One thing we might want to consider is this step in update_sqlite.py:

[INFO] Known mission targets from the target list /home/wkiri/Research/MTE/git/ref/MER/MERA-targets-final.txt have been added to the DB file.

This step may actually be one place where we do still want to map to canonical target names, so we do not add all of the naming variants that are in that list. What do you think? Effectively, the naming variants should appear in the aliases table instead. I don't think we want to remove aliases from the target list file (since they were included to increase our recall of targets when processing the files), but we probably don't want them to occur in the targets table in the final SQL file.

stevenlujpl commented 2 years ago

@wkiri Great suggestion. I've modified update_sqlite.py to map the targets provided by the target_list argument to canonical names.

stevenlujpl commented 2 years ago

@wkiri I've added the ability to generate the PDS4 bundle with the aliases table. I also validate the test mer2 bundle with the validate tool, and everything looks good. Please note that all the changes I made are in the issue9-aliases branch now.

I want to ask your opinion on the <version_id> and <Modification_History> fields. Currently, I only updated the <version_id> and <Modification_History> fields for the bundle XML file (please see below. I changed the version id from 1.2 to 1.3, and I updated the modification history to document the addition of the aliases table). The <version_id> and <Modification_History> fields of the collection XML files (e.g., mer1_targets.txml, mer1_components.txml, etc.) remind unchanged. The question is do we want to also update the <version_id> and <Modification_History> fields of the collection XML files. I think the answer is no. Technically, we only changed the bundle (because of the addition of the aliases table), not the collection CSV/XML files. Please let me know what you think. Thanks.

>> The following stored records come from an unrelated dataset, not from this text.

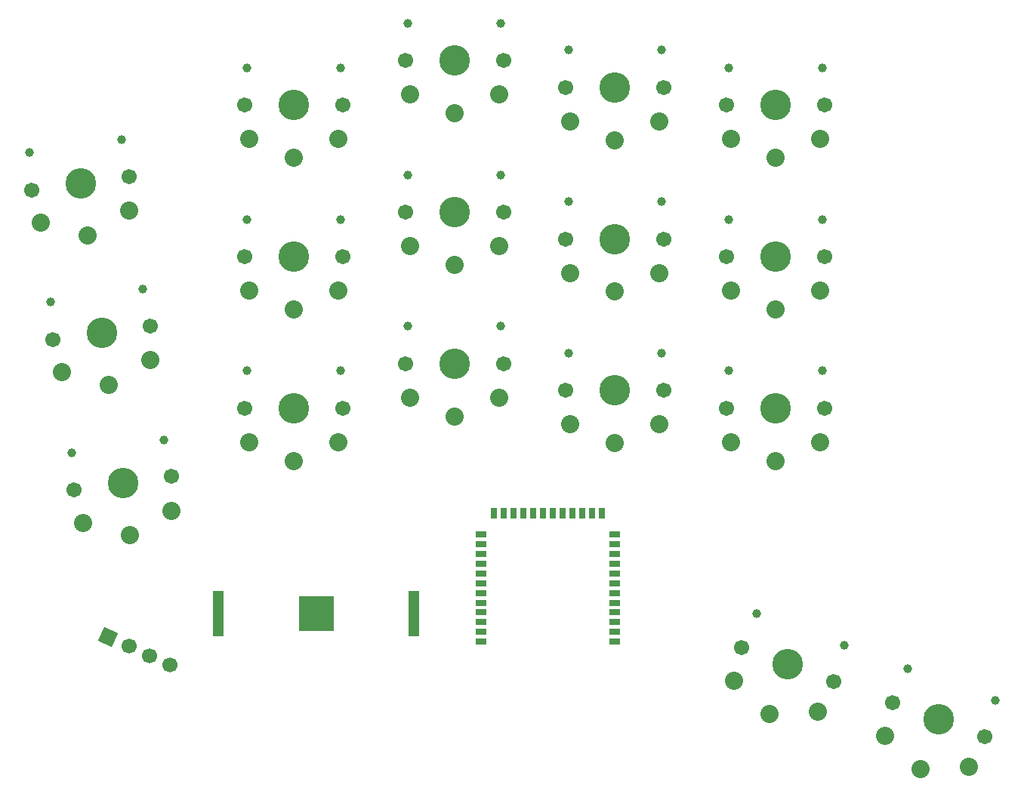
<source format=gbr>
%TF.GenerationSoftware,KiCad,Pcbnew,(6.0.4-0)*%
%TF.CreationDate,2022-05-01T22:17:05+02:00*%
%TF.ProjectId,kicad,6b696361-642e-46b6-9963-61645f706362,v 0.1*%
%TF.SameCoordinates,Original*%
%TF.FileFunction,Soldermask,Top*%
%TF.FilePolarity,Negative*%
%FSLAX46Y46*%
G04 Gerber Fmt 4.6, Leading zero omitted, Abs format (unit mm)*
G04 Created by KiCad (PCBNEW (6.0.4-0)) date 2022-05-01 22:17:05*
%MOMM*%
%LPD*%
G01*
G04 APERTURE LIST*
G04 Aperture macros list*
%AMHorizOval*
0 Thick line with rounded ends*
0 $1 width*
0 $2 $3 position (X,Y) of the first rounded end (center of the circle)*
0 $4 $5 position (X,Y) of the second rounded end (center of the circle)*
0 Add line between two ends*
20,1,$1,$2,$3,$4,$5,0*
0 Add two circle primitives to create the rounded ends*
1,1,$1,$2,$3*
1,1,$1,$4,$5*%
%AMRotRect*
0 Rectangle, with rotation*
0 The origin of the aperture is its center*
0 $1 length*
0 $2 width*
0 $3 Rotation angle, in degrees counterclockwise*
0 Add horizontal line*
21,1,$1,$2,0,0,$3*%
G04 Aperture macros list end*
%ADD10R,1.198880X0.698500*%
%ADD11R,0.698500X1.198880*%
%ADD12C,0.990600*%
%ADD13C,1.701800*%
%ADD14C,3.429000*%
%ADD15C,2.032000*%
%ADD16R,1.270000X5.080000*%
%ADD17R,3.960000X3.960000*%
%ADD18RotRect,1.700000X1.700000X246.000000*%
%ADD19HorizOval,1.700000X0.000000X0.000000X0.000000X0.000000X0*%
G04 APERTURE END LIST*
D10*
%TO.C,YJT1*%
X157480000Y-124698740D03*
X157480000Y-123598920D03*
X157480000Y-122499100D03*
X157480000Y-121399280D03*
X157480000Y-120299460D03*
X157480000Y-119199640D03*
X157480000Y-118099820D03*
X157480000Y-117000000D03*
X157480000Y-115900180D03*
X157480000Y-114800360D03*
X157480000Y-113700540D03*
X157480000Y-112600720D03*
D11*
X156029660Y-110251220D03*
X154929840Y-110251220D03*
X153830020Y-110251220D03*
X152730200Y-110251220D03*
X151630380Y-110251220D03*
X150530560Y-110251220D03*
X149433280Y-110251220D03*
X148333460Y-110251220D03*
X147233640Y-110251220D03*
X146133820Y-110251220D03*
X145034000Y-110251220D03*
X143934180Y-110251220D03*
D10*
X142483840Y-112600720D03*
X142483840Y-113700540D03*
X142483840Y-114800360D03*
X142483840Y-115900180D03*
X142483840Y-117000000D03*
X142483840Y-118099820D03*
X142483840Y-119199640D03*
X142483840Y-120299460D03*
X142483840Y-121399280D03*
X142483840Y-122499100D03*
X142483840Y-123598920D03*
X142483840Y-124698740D03*
%TD*%
D12*
%TO.C,SW2*%
X94201825Y-86567358D03*
D13*
X94509077Y-90765452D03*
D14*
X99955551Y-90000000D03*
D13*
X105402025Y-89234548D03*
D12*
X104540223Y-85114391D03*
D15*
X100776672Y-95842582D03*
X95533068Y-94458884D03*
X105435749Y-93067153D03*
%TD*%
D13*
%TO.C,SW11*%
X151999999Y-79500000D03*
X162999999Y-79500000D03*
D12*
X162719999Y-75300000D03*
D14*
X157499999Y-79500000D03*
D12*
X152279999Y-75300000D03*
D15*
X157499999Y-85400000D03*
X162499999Y-83300000D03*
X152499999Y-83300000D03*
%TD*%
D16*
%TO.C,BT1*%
X134985000Y-121500000D03*
X113015000Y-121500000D03*
D17*
X124000000Y-121500000D03*
%TD*%
D12*
%TO.C,SW8*%
X144720001Y-72300000D03*
D13*
X134000001Y-76500000D03*
X145000001Y-76500000D03*
D12*
X134280001Y-72300000D03*
D14*
X139500001Y-76500000D03*
D15*
X139500001Y-82400000D03*
X134500001Y-80300000D03*
X144500001Y-80300000D03*
%TD*%
D12*
%TO.C,SW5*%
X116280000Y-77300000D03*
X126720000Y-77300000D03*
D13*
X127000000Y-81500000D03*
X116000000Y-81500000D03*
D14*
X121500000Y-81500000D03*
D15*
X121500000Y-87400000D03*
X126500000Y-85300000D03*
X116500000Y-85300000D03*
%TD*%
D12*
%TO.C,SW16*%
X170280000Y-94300000D03*
X180720000Y-94300000D03*
D14*
X175500000Y-98500000D03*
D13*
X170000000Y-98500000D03*
X181000000Y-98500000D03*
D15*
X175500000Y-104400000D03*
X170500000Y-102300000D03*
X180500000Y-102300000D03*
%TD*%
D12*
%TO.C,SW12*%
X162720000Y-92300000D03*
D13*
X163000000Y-96500000D03*
D12*
X152280000Y-92300000D03*
D13*
X152000000Y-96500000D03*
D14*
X157500000Y-96500000D03*
D15*
X157500000Y-102400000D03*
X152500000Y-100300000D03*
X162500000Y-100300000D03*
%TD*%
D12*
%TO.C,SW15*%
X180720000Y-77300001D03*
D13*
X181000000Y-81500001D03*
D14*
X175500000Y-81500001D03*
D13*
X170000000Y-81500001D03*
D12*
X170280000Y-77300001D03*
D15*
X175500000Y-87400001D03*
X170500000Y-85300001D03*
X180500000Y-85300001D03*
%TD*%
D12*
%TO.C,SW17*%
X200158063Y-131249380D03*
D13*
X198984692Y-135291855D03*
D12*
X190347672Y-127678690D03*
D14*
X193816383Y-133410744D03*
D13*
X188648074Y-131529633D03*
D15*
X191798464Y-138954930D03*
X187818243Y-135271475D03*
X197215170Y-138691677D03*
%TD*%
D13*
%TO.C,SW10*%
X152000001Y-62500000D03*
D12*
X162720001Y-58300000D03*
D14*
X157500001Y-62500000D03*
D13*
X163000001Y-62500000D03*
D12*
X152280001Y-58300000D03*
D15*
X157500001Y-68400000D03*
X162500001Y-66300000D03*
X152500001Y-66300000D03*
%TD*%
D13*
%TO.C,SW7*%
X134000000Y-59500000D03*
D14*
X139500000Y-59500000D03*
D12*
X144720000Y-55300000D03*
X134280000Y-55300000D03*
D13*
X145000000Y-59500000D03*
D15*
X139500000Y-65400000D03*
X144500000Y-63300000D03*
X134500000Y-63300000D03*
%TD*%
D12*
%TO.C,SW3*%
X106906166Y-102017760D03*
D13*
X96875020Y-107668821D03*
D12*
X96567768Y-103470727D03*
D14*
X102321494Y-106903369D03*
D13*
X107767968Y-106137917D03*
D15*
X103142615Y-112745951D03*
X107801692Y-109970522D03*
X97899011Y-111362253D03*
%TD*%
D14*
%TO.C,SW6*%
X121500001Y-98500001D03*
D13*
X127000001Y-98500001D03*
D12*
X126720001Y-94300001D03*
X116280001Y-94300001D03*
D13*
X116000001Y-98500001D03*
D15*
X121500001Y-104400001D03*
X126500001Y-102300001D03*
X116500001Y-102300001D03*
%TD*%
D12*
%TO.C,SW14*%
X170279999Y-60300000D03*
D13*
X169999999Y-64500000D03*
X180999999Y-64500000D03*
D12*
X180719999Y-60300000D03*
D14*
X175499999Y-64500000D03*
D15*
X175499999Y-70400000D03*
X170499999Y-68300000D03*
X180499999Y-68300000D03*
%TD*%
D12*
%TO.C,SW1*%
X91835882Y-69801612D03*
D14*
X97589608Y-73234254D03*
D13*
X103036082Y-72468802D03*
D12*
X102174280Y-68348645D03*
D13*
X92143134Y-73999706D03*
D15*
X98410729Y-79076836D03*
X103069806Y-76301407D03*
X93167125Y-77693138D03*
%TD*%
D13*
%TO.C,SW4*%
X127000000Y-64500001D03*
X116000000Y-64500001D03*
D14*
X121500000Y-64500001D03*
D12*
X116280000Y-60300001D03*
X126720000Y-60300001D03*
D15*
X121500000Y-70400001D03*
X126500000Y-68300001D03*
X116500000Y-68300001D03*
%TD*%
D12*
%TO.C,SW9*%
X144720000Y-89300000D03*
D14*
X139500000Y-93500000D03*
D12*
X134280000Y-89300000D03*
D13*
X145000000Y-93500000D03*
X134000000Y-93500000D03*
D15*
X139500000Y-99400000D03*
X144500000Y-97300000D03*
X134500000Y-97300000D03*
%TD*%
D12*
%TO.C,SW13*%
X173374486Y-121507863D03*
X183184877Y-125078553D03*
D13*
X182011506Y-129121028D03*
X171674888Y-125358806D03*
D14*
X176843197Y-127239917D03*
D15*
X174825278Y-132784103D03*
X180241984Y-132520850D03*
X170845057Y-129100648D03*
%TD*%
D18*
%TO.C,PROG1*%
X100679595Y-124166889D03*
D19*
X103000000Y-125200000D03*
X105320406Y-126233111D03*
X107640811Y-127266222D03*
%TD*%
M02*

</source>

https://github.com/wkiri/MTE/blob/bcbdc8f3dfea58c0fe05026d0fa560c8caa6a132/src/pds4_bundle_template/bundle_mars_target_encyclopedia.txml#L9

https://github.com/wkiri/MTE/blob/bcbdc8f3dfea58c0fe05026d0fa560c8caa6a132/src/pds4_bundle_template/bundle_mars_target_encyclopedia.txml#L22-L39

stevenlujpl commented 2 years ago

The mer2 test bundle can be found at /home/youlu/MTE/working_dir/aliases_table/mars_target_encyclopedia.

wkiri commented 2 years ago

Thanks, @stevenlujpl ! I've updated the description of options for update_sqlite.py in the README here (please check for accuracy when you have a chance): https://github.com/wkiri/MTE/blob/master/src/README.md

I think we need to change canonical_name() to look up targets in the aliases table rather than using the targettab dictionary.

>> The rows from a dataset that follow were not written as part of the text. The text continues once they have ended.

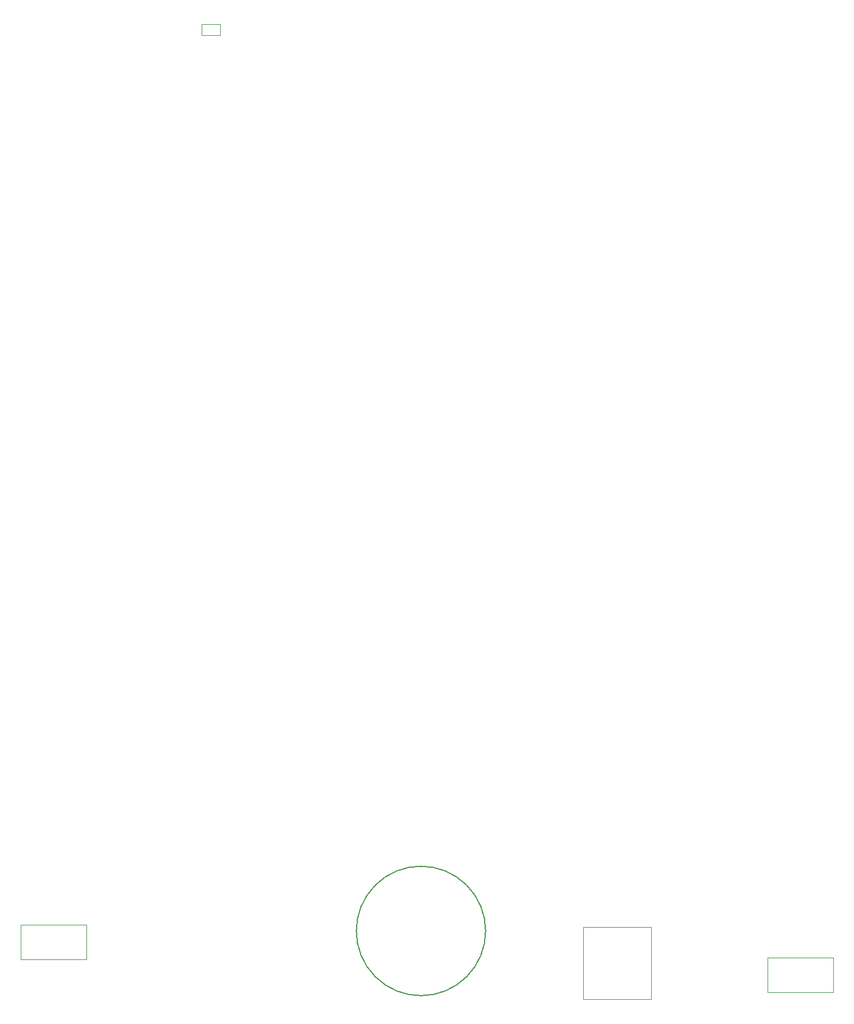
<source format=gbr>
%TF.GenerationSoftware,Altium Limited,Altium Designer,19.0.15 (446)*%
G04 Layer_Color=16711935*
%FSLAX26Y26*%
%MOIN*%
%TF.FileFunction,Other,Mechanical_13*%
%TF.Part,Single*%
G01*
G75*
%TA.AperFunction,NonConductor*%
%ADD47C,0.003937*%
%ADD50C,0.007874*%
%ADD53C,0.003000*%
D47*
X4298136Y68472D02*
Y485794D01*
X4691850D01*
Y68472D01*
X4298136D01*
X2197952Y5638504D02*
Y5701496D01*
X2092048D01*
Y5638504D01*
X2197952D01*
D50*
X3095198Y198849D02*
G03*
X3624136Y727787I264469J264469D01*
G01*
D02*
G03*
X3095198Y198849I-264469J-264469D01*
G01*
D53*
X1043662Y300394D02*
X1425552D01*
Y497244D01*
X1043662D01*
Y300394D01*
X5363662Y110394D02*
X5745552D01*
Y307244D01*
X5363662D01*
Y110394D01*
%TF.MD5,d1c5b0fb060ec1106ce6905cba34e0bc*%
M02*

</source>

wkiri commented 2 years ago

For the bundle and versioning, I think we do need to update the version of the collection inventory XML files for MPF and PHX. Currently they indicate that in v1.2 we added the contains, has_property, components, and properties tables. It makes sense to add v1.3 of the addition of the aliases table since the inventory will have a new member (aliases.csv).

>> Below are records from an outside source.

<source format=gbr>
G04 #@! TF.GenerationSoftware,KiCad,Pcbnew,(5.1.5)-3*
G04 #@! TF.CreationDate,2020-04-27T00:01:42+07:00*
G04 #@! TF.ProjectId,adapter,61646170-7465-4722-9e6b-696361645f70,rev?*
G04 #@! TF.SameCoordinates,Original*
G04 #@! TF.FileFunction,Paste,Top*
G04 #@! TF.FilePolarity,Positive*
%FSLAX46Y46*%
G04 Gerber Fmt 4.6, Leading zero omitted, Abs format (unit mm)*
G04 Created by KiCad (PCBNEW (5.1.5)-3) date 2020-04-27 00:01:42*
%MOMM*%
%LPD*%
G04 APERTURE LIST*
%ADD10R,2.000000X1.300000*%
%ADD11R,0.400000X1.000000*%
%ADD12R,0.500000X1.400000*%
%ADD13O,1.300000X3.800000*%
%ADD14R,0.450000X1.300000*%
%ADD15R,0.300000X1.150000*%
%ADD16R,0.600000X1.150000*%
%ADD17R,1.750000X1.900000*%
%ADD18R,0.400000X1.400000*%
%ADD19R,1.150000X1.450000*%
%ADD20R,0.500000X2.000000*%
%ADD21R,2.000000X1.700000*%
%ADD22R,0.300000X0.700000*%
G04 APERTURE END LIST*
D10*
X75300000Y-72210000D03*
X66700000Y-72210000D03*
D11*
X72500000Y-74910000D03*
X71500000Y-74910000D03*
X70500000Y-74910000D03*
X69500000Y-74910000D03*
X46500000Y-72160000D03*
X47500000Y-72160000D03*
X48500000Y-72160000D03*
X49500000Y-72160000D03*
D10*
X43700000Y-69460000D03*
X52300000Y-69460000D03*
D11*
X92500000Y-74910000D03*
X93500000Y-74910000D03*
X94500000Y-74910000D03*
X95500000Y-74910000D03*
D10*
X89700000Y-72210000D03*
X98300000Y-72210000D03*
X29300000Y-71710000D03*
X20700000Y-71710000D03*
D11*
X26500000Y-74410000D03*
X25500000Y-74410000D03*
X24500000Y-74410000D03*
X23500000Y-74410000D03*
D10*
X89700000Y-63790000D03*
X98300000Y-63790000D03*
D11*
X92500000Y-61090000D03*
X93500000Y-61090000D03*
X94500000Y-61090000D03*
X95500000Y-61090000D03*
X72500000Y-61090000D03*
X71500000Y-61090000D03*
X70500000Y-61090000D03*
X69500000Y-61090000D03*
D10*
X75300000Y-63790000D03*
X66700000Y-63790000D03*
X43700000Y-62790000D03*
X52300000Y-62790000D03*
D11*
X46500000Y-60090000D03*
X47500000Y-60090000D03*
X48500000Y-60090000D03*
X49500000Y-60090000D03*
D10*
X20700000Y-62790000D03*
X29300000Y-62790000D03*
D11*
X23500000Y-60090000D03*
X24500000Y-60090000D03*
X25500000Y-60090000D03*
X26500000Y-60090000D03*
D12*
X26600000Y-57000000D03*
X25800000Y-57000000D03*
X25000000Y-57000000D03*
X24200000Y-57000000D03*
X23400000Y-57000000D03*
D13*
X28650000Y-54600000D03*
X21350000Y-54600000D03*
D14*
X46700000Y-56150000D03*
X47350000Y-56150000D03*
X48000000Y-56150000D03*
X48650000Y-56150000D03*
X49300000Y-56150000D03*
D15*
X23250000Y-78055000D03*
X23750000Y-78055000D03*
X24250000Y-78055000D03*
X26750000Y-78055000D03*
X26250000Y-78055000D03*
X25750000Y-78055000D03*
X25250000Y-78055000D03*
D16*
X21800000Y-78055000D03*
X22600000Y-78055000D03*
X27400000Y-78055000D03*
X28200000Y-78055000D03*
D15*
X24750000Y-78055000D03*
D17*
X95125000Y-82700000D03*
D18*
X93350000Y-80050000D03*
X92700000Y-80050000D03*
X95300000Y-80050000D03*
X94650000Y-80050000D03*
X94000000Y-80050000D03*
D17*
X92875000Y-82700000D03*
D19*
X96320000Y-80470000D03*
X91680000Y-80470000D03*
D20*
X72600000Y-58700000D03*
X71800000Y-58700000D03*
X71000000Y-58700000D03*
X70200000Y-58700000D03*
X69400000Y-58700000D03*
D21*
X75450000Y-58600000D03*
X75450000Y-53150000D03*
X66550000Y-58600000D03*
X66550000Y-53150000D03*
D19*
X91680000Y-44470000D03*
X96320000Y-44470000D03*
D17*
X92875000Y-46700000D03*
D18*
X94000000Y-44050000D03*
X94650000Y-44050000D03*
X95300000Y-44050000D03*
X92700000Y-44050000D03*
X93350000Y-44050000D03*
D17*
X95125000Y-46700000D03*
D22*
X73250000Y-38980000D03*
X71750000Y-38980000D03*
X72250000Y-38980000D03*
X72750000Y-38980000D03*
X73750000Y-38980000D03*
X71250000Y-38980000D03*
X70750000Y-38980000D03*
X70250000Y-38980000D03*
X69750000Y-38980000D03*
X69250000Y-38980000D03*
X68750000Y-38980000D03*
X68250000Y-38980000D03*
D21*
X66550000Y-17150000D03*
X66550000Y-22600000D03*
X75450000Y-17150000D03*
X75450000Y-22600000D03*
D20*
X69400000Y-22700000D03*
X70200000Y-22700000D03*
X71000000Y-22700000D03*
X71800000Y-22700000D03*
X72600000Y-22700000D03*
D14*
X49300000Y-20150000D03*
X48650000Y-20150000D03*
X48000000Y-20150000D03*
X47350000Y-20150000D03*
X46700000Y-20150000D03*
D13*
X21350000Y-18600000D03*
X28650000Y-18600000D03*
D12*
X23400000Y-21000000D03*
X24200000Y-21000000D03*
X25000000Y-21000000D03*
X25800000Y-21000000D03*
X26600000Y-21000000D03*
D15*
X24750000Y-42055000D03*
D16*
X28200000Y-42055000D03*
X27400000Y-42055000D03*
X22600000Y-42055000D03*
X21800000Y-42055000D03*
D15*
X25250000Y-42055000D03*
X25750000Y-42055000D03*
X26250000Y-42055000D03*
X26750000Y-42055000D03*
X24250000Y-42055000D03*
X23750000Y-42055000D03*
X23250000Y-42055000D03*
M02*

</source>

Technically we would not need to change the version of the unaffected files, like mpf_targets.csv (.xml). But it looks like we did change it for v1.2 even though it was not affected:

https://github.com/wkiri/MTE/blob/bcbdc8f3dfea58c0fe05026d0fa560c8caa6a132/src/pds4_bundle_template/mpf_targets.txml#L22-L34

and currently the full version history of the bundle is in the new file, mpf_aliases.xml (was that intentional?):

https://github.com/wkiri/MTE/blob/bcbdc8f3dfea58c0fe05026d0fa560c8caa6a132/src/pds4_bundle_template/mpf_aliases.txml#L22-L34

It may make sense for mpf_aliases.xml to be at v1.0, while mpf_targets.xml might more accurately be not v1.2 but v1.1 (because using aliases may change the total number of targets in the mentions table), while mpf_properties.xml (etc.) should be at their own v1.0 even though they were introduced in v1.2 of the bundle. But this could get quite confusing. The simpler route is to advance all of the file versions to 1.3 so we know they are the versions that were included with v1.3 of the bundle. I think this may have guided the logic of our v1.2 versioning as well.

wkiri commented 2 years ago

When processing MPF aliases, I discovered that we need to support UTF-8 names as well (Soufflé).